Detailed history-taking and physical examination are crucial to determining the progression of thyrotoxic TR and/or MR and the effects of this on cardiorespiratory dysfunction. Furthermore, the appropriate treatment for each patient needs to be carefully decided depending on their individual clinical presentations to obtain the maximum clinical improvement.
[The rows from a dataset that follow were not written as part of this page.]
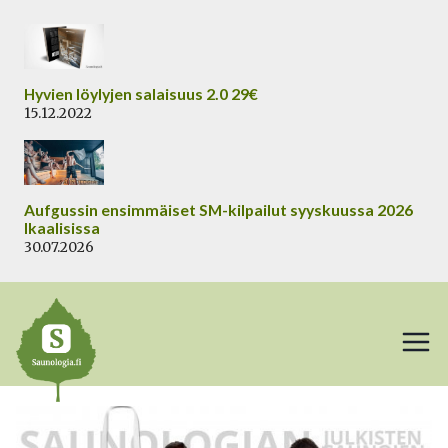
Siirry
sisältöön
Hyvien löylyjen salaisuus 2.0 29€
15.12.2022
Aufgussin ensimmäiset SM-kilpailut syyskuussa 2026
Ikaalisissa
30.07.2026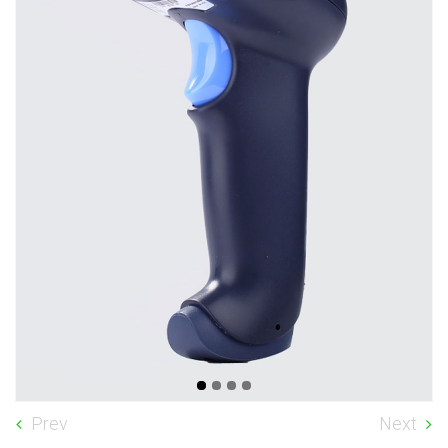
Prev
Next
Several mechanisms are involved in thyrotoxic TR and/or MR, including the direct TH effect and the indirect effect of other factors associated with hyperthyroidism. Through this study, we suggest that future studies comparing thyrotoxic patients with and without TR and/or MR are warranted to clarify our findings and to establish the relationship between thyrotoxicosis and valvular regurgitation, mainly TR and MR.

Clinical Perspective

• 83.3% of thyrotoxic patients with tricuspid regurgitation (TR) improve clinically within 6 months of follow-up

• 69.23% of thyrotoxic patients with mitral regurgitation (MR) improve clinically in 3 months of follow-up

• 66.67% of heart failure patients and 76.19% of those with pulmonary hypertension improve clinically in 2–6 months of follow-up

• Aggressive therapies are needed to improve the severe thyrotoxic TR and MR.

• Direct and indirect thyroid hormone effects are involved in thyrotoxic TR and MR.